> _Provided information_:
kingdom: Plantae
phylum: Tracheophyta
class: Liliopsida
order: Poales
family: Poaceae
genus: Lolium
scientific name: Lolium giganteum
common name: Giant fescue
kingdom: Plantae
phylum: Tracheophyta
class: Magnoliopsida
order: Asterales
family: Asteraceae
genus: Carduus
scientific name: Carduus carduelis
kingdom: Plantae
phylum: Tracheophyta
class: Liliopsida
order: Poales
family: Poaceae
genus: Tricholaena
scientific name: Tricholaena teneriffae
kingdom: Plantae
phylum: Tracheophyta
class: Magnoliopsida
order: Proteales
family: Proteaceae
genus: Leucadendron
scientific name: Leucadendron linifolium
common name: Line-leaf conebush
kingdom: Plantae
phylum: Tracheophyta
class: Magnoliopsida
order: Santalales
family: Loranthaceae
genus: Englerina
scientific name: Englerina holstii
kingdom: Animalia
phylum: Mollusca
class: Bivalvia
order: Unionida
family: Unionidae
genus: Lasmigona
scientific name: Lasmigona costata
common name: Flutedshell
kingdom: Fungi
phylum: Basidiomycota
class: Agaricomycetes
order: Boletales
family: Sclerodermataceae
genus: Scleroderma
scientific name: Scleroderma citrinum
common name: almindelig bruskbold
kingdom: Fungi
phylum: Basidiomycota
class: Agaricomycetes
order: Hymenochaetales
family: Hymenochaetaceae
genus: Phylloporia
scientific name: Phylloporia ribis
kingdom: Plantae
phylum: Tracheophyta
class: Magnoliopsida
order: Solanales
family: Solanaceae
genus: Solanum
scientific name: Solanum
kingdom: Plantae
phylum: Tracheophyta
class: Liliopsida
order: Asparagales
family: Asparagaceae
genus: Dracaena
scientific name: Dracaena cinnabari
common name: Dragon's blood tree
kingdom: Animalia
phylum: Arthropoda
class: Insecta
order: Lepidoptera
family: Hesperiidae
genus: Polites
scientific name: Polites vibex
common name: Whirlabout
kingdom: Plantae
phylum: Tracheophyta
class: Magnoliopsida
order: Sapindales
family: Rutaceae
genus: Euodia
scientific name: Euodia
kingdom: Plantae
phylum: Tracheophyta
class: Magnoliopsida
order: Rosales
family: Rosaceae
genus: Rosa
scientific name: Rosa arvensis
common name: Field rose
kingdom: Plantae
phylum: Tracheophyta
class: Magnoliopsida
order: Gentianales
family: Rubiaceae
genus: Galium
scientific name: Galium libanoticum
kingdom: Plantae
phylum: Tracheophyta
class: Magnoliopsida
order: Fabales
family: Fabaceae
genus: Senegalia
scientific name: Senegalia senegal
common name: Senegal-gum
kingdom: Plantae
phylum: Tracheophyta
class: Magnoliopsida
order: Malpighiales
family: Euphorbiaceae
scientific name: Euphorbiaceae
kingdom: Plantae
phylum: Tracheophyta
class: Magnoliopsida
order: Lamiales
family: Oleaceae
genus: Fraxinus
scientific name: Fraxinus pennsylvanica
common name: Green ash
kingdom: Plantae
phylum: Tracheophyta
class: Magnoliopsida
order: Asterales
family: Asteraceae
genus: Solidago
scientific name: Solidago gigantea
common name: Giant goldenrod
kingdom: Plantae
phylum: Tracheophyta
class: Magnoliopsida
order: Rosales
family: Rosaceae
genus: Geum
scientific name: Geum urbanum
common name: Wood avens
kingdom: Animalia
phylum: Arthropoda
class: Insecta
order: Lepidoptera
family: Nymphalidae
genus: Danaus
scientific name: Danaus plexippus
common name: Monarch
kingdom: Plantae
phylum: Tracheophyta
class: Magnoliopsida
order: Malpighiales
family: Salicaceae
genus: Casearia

> _Problem details_: Please write out every line of the records above with no changes.

> _Full response_:
kingdom: Plantae
phylum: Tracheophyta
class: Liliopsida
order: Poales
family: Poaceae
genus: Lolium
scientific name: Lolium giganteum
common name: Giant fescue
kingdom: Plantae
phylum: Tracheophyta
class: Magnoliopsida
order: Asterales
family: Asteraceae
genus: Carduus
scientific name: Carduus carduelis
kingdom: Plantae
phylum: Tracheophyta
class: Liliopsida
order: Poales
family: Poaceae
genus: Tricholaena
scientific name: Tricholaena teneriffae
kingdom: Plantae
phylum: Tracheophyta
class: Magnoliopsida
order: Proteales
family: Proteaceae
genus: Leucadendron
scientific name: Leucadendron linifolium
common name: Line-leaf conebush
kingdom: Plantae
phylum: Tracheophyta
class: Magnoliopsida
order: Santalales
family: Loranthaceae
genus: Englerina
scientific name: Englerina holstii
kingdom: Animalia
phylum: Mollusca
class: Bivalvia
order: Unionida
family: Unionidae
genus: Lasmigona
scientific name: Lasmigona costata
common name: Flutedshell
kingdom: Fungi
phylum: Basidiomycota
class: Agaricomycetes
order: Boletales
family: Sclerodermataceae
genus: Scleroderma
scientific name: Scleroderma citrinum
common name: almindelig bruskbold
kingdom: Fungi
phylum: Basidiomycota
class: Agaricomycetes
order: Hymenochaetales
family: Hymenochaetaceae
genus: Phylloporia
scientific name: Phylloporia ribis
kingdom: Plantae
phylum: Tracheophyta
class: Magnoliopsida
order: Solanales
family: Solanaceae
genus: Solanum
scientific name: Solanum
kingdom: Plantae
phylum: Tracheophyta
class: Liliopsida
order: Asparagales
family: Asparagaceae
genus: Dracaena
scientific name: Dracaena cinnabari
common name: Dragon's blood tree
kingdom: Animalia
phylum: Arthropoda
class: Insecta
order: Lepidoptera
family: Hesperiidae
genus: Polites
scientific name: Polites vibex
common name: Whirlabout
kingdom: Plantae
phylum: Tracheophyta
class: Magnoliopsida
order: Sapindales
family: Rutaceae
genus: Euodia
scientific name: Euodia
kingdom: Plantae
phylum: Tracheophyta
class: Magnoliopsida
order: Rosales
family: Rosaceae
genus: Rosa
scientific name: Rosa arvensis
common name: Field rose
kingdom: Plantae
phylum: Tracheophyta
class: Magnoliopsida
order: Gentianales
family: Rubiaceae
genus: Galium
scientific name: Galium libanoticum
kingdom: Plantae
phylum: Tracheophyta
class: Magnoliopsida
order: Fabales
family: Fabaceae
genus: Senegalia
scientific name: Senegalia senegal
common name: Senegal-gum
kingdom: Plantae
phylum: Tracheophyta
class: Magnoliopsida
order: Malpighiales
family: Euphorbiaceae
scientific name: Euphorbiaceae
kingdom: Plantae
phylum: Tracheophyta
class: Magnoliopsida
order: Lamiales
family: Oleaceae
genus: Fraxinus
scientific name: Fraxinus pennsylvanica
common name: Green ash
kingdom: Plantae
phylum: Tracheophyta
class: Magnoliopsida
order: Asterales
family: Asteraceae
genus: Solidago
scientific name: Solidago gigantea
common name: Giant goldenrod
kingdom: Plantae
phylum: Tracheophyta
class: Magnoliopsida
order: Rosales
family: Rosaceae
genus: Geum
scientific name: Geum urbanum
common name: Wood avens
kingdom: Animalia
phylum: Arthropoda
class: Insecta
order: Lepidoptera
family: Nymphalidae
genus: Danaus
scientific name: Danaus plexippus
common name: Monarch
kingdom: Plantae
phylum: Tracheophyta
class: Magnoliopsida
order: Malpighiales
family: Salicaceae
genus: Casearia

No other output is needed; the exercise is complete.